Part shut-in, part showoff, Ariel Pink toils away on his 8-track cassette recorder to construct the musical meta-narrative known as "Ariel Pink's Haunted Graffiti," experimenting with the pop format like a kid tinkering with a chemistry set. The resulting alchemy of afternoon rock, psych-folk and new-wave cabaret is catchier than it is crazy ... and Ariel Pink's Haunted Graffiti is pretty fucking crazy.



It sounds like a daydream homage to Ennio Morricone, or a karaoke contest between Syd Barrett and Gary Wilson, or Joy Division covering the Jackson Five, or a lonely Los Angeleno fighting his 20s with homemade pop tunes. These recorded labors of loneliness come complete with kid-vid art films, silly messianic posturing and an undercurrent of brooding delirium.

After years of shooting the moon with self-releases, Ariel strung together enough recordings to snag the musical group Animal Collective's interest in 2002. He promptly inked a deal with the Brooklyn freak-folk imprint Paw Tracks and has since kept the label busy reissuing his body of work, limb by limb.


The fifth and latest reissue, House Arrest, opens with a fitting toast to the popular imagination: "Pop music is free. Free for you and for me," Ariel intones in a sick-witted ode to his chosen form, "Hardore Pops Are Fun." Super-jangly guitars, rippling synths, and huff 'n' puff percussion set things in motion while Ariel begins to unchain melodies and link them into his pop reinvention.

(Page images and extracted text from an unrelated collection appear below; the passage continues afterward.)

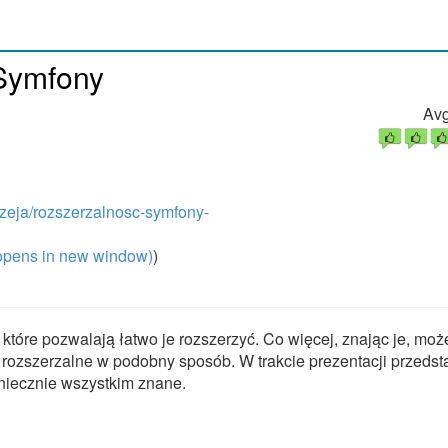
 Symfony
Avg
rzeja/rozszerzalnosc-symfony-
pens in new window)
)
tóre pozwalają łatwo je rozszerzyć. Co więcej, znając je, mo
 rozszerzalne w podobny sposób. W trakcie prezentacji przedst
niecznie wszystkim znane.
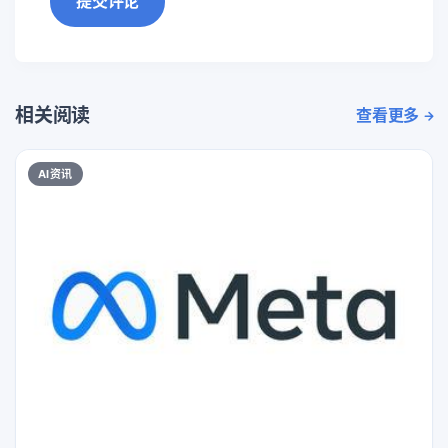
提交评论
相关阅读
查看更多
AI资讯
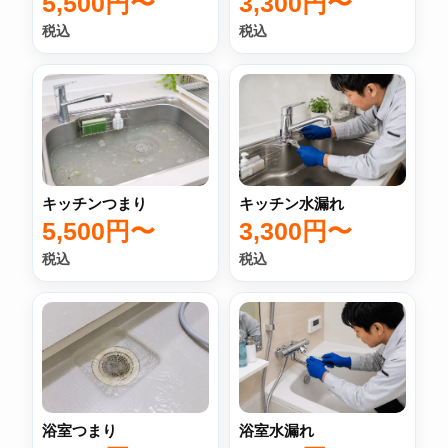
3,300円〜
5,500円〜
税込
税込
キッチン水漏れ
キッチンつまり
3,300円〜
5,500円〜
税込
税込
浴室つまり
浴室水漏れ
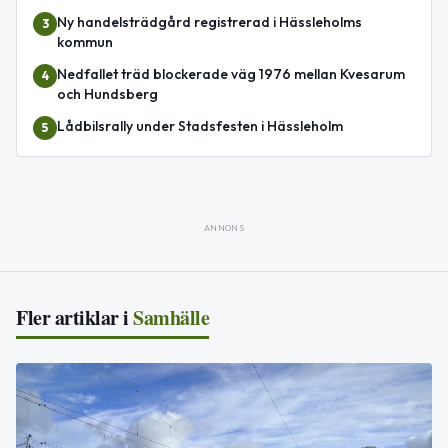
Ny handelsträdgård registrerad i Hässleholms
3
kommun
Nedfallet träd blockerade väg 1976 mellan Kvesarum
4
och Hundsberg
Lådbilsrally under Stadsfesten i Hässleholm
5
ANNONS
Fler artiklar i
Samhälle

With "Interesting Results," Ariel reflects upon the process of creation like it's a bad habit, only to turn around and celebrate another habit-forming process ("Getting High in the Morning"). Squawking talk-box guitar moves and shakes its way through this wake 'n' bake before Ariel starts monkey-wrenching breezy love songs with non-sequiturs including "me feast on placenta pleasant."


He punctuates House Arrest with an ellipsis of sounds to foreground the next chapter in a never-ending, nouveaux pop epic. And even with little encouragement, it seems certain Ariel Pink will keep creating Haunted Graffiti and dotting his own question mark in an age of exclamation points.